Question

A conducting sphere of radius $R = 1.0$ m is charged to a potential $V_i = 1000$ V. A thin metal disc of radius $r = 1.0$ cm mounted on an insulating handle is touched with the sphere making contact with one of its flat faces and then separated. After separation the disc is earthed and the process is repeated until the potential of the sphere becomes $V_f = 999$ V. Approximately how many times has this process been repeated?

• A. 10
• B. 20
• C. 30
• D. 40

Answer 1

Answer: (D)

40

Answer 2

Let $R$ be the radius of the sphere and $r$ be the radius of the disc. The capacitance of the conducting sphere is $C_s = 4 \pi \epsilon_0 R$.

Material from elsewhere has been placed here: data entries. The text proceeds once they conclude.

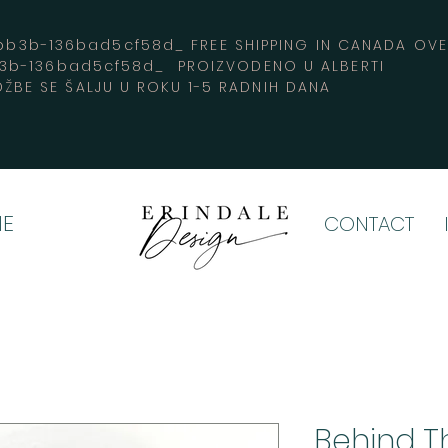
3b-136bad5cf58d_ FREE SHIPPING IN CANADA 
b3b-136bad5cf58d_ PROIZVODENO U ALBERTI
ŽBE SE ŠALJU U ROKU 1-5 RADNIH DANA
E
CONTACT
Behind Th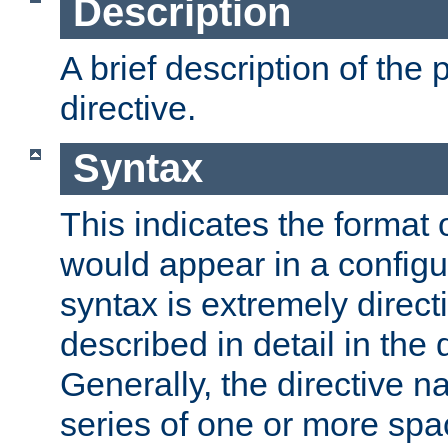
Description
A brief description of the 
directive.
Syntax
This indicates the format o
would appear in a configur
syntax is extremely directi
described in detail in the d
Generally, the directive n
series of one or more sp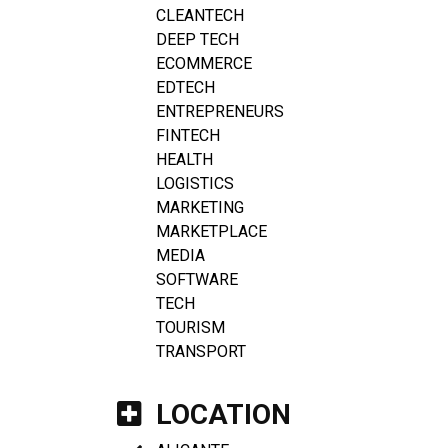
CLEANTECH
DEEP TECH
ECOMMERCE
EDTECH
ENTREPRENEURS
FINTECH
HEALTH
LOGISTICS
MARKETING
MARKETPLACE
MEDIA
SOFTWARE
TECH
TOURISM
TRANSPORT
LOCATION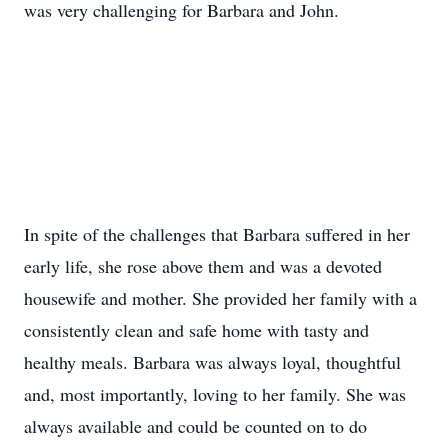
was very challenging for Barbara and John.
In spite of the challenges that Barbara suffered in her
early life, she rose above them and was a devoted
housewife and mother. She provided her family with a
consistently clean and safe home with tasty and
healthy meals. Barbara was always loyal, thoughtful
and, most importantly, loving to her family. She was
always available and could be counted on to do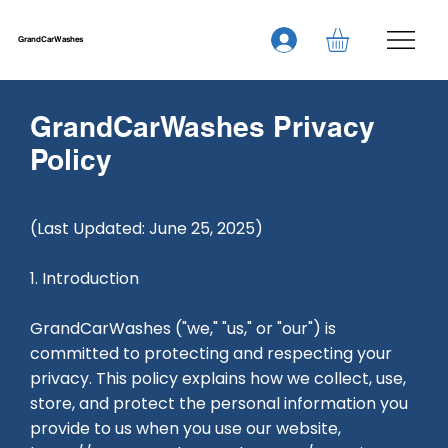
GrandCarWashes
GrandCarWashes Privacy
Policy
(Last Updated: June 25, 2025)
1. Introduction
GrandCarWashes ("we," "us," or "our") is
committed to protecting and respecting your
privacy. This policy explains how we collect, use,
store, and protect the personal information you
provide to us when you use our website,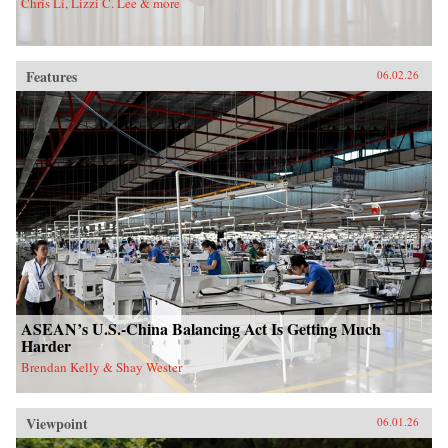
Chris Li, Lizzi C. Lee & more
Features
06.02.26
ASEAN’s U.S.-China Balancing Act Is Getting Much
Harder
Brendan Kelly & Shay Wester
Viewpoint
06.01.26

Let $V_n$ be the potential of the sphere after the $n$-th repetition of the process. Initially, the potential of the sphere is $V_0 = V_i = 1000$ V.

When the disc is touched to the sphere, it samples the potential at the contact point. The charge transferred $\Delta Q$ is proportional to the potential $V$ and can be expressed as $\Delta Q = C'V$, where $C'$ is an effective capacitance.

The potential of the sphere after one contact is $V' = \frac{Q - \Delta Q}{C_s} = V - \frac{\Delta Q}{C_s} = V - \frac{C'V}{C_s} = V \left(1 - \frac{C'}{C_s}\right)$. Thus, each contact reduces the potential by a factor of $\left(1 - \frac{C'}{C_s}\right)$.

After $N$ repetitions, the potential is $V_f = V_i \left(1 - \frac{C'}{C_s}\right)^N$.

We have $V_i = 1000$ V and $V_f = 999$ V, so $\frac{999}{1000} = \left(1 - \frac{C'}{C_s}\right)^N$.

The key is to estimate $\frac{C'}{C_s}$. The charge density on the sphere is $\sigma = \frac{Q}{4 \pi R^2} = \frac{C_s V}{4 \pi R^2} = \frac{4 \pi \epsilon_0 R V}{4 \pi R^2} = \frac{\epsilon_0 V}{R}$.

The charge transferred to the disc might be proportional to its area multiplied by the charge density. So $\Delta Q \sim \sigma \times (\text{area of disc}) = \frac{\epsilon_0 V}{R} \times (\pi r^2)$. Thus, $C' V \sim \frac{\epsilon_0 V}{R} \pi r^2$, which gives $C' \sim \frac{\epsilon_0 \pi r^2}{R}$.

Then $\frac{C'}{C_s} \sim \frac{\epsilon_0 \pi r^2 / R}{4 \pi \epsilon_0 R} = \frac{r^2}{4 R^2}$.

Given $R = 1.0$ m and $r = 0.01$ m, we have $\frac{C'}{C_s} = \frac{(0.01)^2}{4 (1)^2} = \frac{0.0001}{4} = 0.000025$.

So, $\frac{999}{1000} = (1 - 0.000025)^N$, which means $0.999 = (0.999975)^N$.

Taking the natural logarithm of both sides, we have $\ln(0.999) = N \ln(0.999975)$. Thus, $N = \frac{\ln(0.999)}{\ln(0.999975)}$.

Using a calculator, $\ln(0.999) \approx -0.0010005$ and $\ln(0.999975) \approx -0.0000250003$.

Therefore, $N \approx \frac{-0.0010005}{-0.0000250003} \approx 40.0198 \approx 40$.

The number of repetitions is approximately 40.